Given text:

WE NEED YOUR HELP – HERE’S HOW
To be successful we need your support. Even though these objectives may have no benefit to you personally NOW, they do to others of our Defence Family such as the:
• 235,000 military superannuants administered by the Government protected Commonwealth Superannuation Corporation (CSC);
• 110,000 MSBS members who have preserved benefits that are poorly indexed and not receivable until their notional retiring age and not portable to another complying Superannuation Fund;
• DFRDB Superannuants who commuted;
•  Widows whose reversionary payment is unfair;
• 27,000 TPIs whose disability payments have been severely eroded;
• 90,000 veterans whose disability payments have been eroded, and
• 290,000 DVA clients.
We hope that being part of our Family you will be supportive in whatever way you can.

Regardless of the election result we will be promoting our issues to all the newly elected MPs/Senators through our Advocates in Canberra and our Action Groups in the electorates by offering our support to brief them on veterans’ matters.

There is no doubt that using direct action tactics especially with social media is effective in promoting our issues. Please share our activities with your family and friends on Facebook, twitter or other social media.

Join Us. If you have not yet joined us, then please  subscribe to receive our free Updates and/or volunteer to join your local electorate Action Group Team or become an Advisor. As an Advisor you can assist us with your experience and expertise in a particular Campaign policy objective, such as arketing,public relations, media, investigative journalism, superannuation, legal, health, information services and technology, accounting, financial planning, sales, etc.

Task objective:
Duplicate everything in the veterans' campaign appeal from "We hope that" down to "on veterans’ matters.". The records that come next were taken from a separate source.

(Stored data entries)
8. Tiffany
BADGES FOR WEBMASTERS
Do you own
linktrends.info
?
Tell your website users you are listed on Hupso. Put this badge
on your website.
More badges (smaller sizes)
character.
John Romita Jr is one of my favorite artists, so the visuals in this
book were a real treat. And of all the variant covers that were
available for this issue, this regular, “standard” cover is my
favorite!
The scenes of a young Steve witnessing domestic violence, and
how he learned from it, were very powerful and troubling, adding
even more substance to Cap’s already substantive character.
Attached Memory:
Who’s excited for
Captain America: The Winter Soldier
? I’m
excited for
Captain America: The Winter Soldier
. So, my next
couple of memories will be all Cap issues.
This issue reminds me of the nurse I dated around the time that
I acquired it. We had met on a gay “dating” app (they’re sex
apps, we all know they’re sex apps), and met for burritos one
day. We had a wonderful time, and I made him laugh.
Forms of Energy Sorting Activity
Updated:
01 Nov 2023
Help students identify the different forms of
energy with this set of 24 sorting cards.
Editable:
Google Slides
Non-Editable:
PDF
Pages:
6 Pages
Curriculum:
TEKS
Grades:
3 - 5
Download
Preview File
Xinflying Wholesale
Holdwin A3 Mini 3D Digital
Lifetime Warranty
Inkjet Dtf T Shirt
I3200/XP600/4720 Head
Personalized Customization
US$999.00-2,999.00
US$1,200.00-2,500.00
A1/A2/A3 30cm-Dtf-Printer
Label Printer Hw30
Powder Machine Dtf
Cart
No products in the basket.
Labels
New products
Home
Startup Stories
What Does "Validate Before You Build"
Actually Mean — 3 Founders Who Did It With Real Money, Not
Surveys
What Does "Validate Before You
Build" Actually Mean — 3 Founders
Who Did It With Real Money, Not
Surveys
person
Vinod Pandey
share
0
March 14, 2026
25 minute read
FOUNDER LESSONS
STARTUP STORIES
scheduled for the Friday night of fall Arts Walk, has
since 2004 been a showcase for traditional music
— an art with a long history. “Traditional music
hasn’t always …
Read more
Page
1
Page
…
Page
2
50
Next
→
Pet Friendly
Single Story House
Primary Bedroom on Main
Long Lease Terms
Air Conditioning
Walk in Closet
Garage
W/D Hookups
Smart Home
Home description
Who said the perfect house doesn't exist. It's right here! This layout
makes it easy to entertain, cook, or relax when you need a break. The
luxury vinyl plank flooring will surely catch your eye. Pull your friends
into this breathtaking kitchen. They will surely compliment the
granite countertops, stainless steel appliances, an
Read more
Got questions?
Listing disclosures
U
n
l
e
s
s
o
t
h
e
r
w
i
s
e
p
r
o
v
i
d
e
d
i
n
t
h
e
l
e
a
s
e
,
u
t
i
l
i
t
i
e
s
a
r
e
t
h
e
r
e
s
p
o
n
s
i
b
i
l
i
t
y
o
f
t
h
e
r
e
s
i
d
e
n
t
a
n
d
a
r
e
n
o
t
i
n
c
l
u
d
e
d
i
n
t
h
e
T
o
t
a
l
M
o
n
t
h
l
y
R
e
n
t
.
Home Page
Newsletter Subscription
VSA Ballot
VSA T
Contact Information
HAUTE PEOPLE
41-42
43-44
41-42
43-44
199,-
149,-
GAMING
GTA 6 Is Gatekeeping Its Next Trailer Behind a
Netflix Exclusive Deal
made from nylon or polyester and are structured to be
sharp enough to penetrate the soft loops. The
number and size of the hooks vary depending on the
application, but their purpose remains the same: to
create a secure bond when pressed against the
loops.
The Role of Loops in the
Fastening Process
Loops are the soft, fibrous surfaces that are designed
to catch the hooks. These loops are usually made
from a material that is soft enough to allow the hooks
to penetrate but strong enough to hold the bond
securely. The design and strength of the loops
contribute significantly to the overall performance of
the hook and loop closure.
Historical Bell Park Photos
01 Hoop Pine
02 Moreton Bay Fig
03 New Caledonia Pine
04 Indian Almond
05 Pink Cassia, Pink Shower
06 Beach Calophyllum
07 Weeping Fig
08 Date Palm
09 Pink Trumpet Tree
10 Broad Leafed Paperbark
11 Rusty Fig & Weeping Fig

Result of the exercise:
We hope that being part of our Family you will be supportive in whatever way you can.

Regardless of the election result we will be promoting our issues to all the newly elected MPs/Senators through our Advocates in Canberra and our Action Groups in the electorates by offering our support to brief them on veterans’ matters.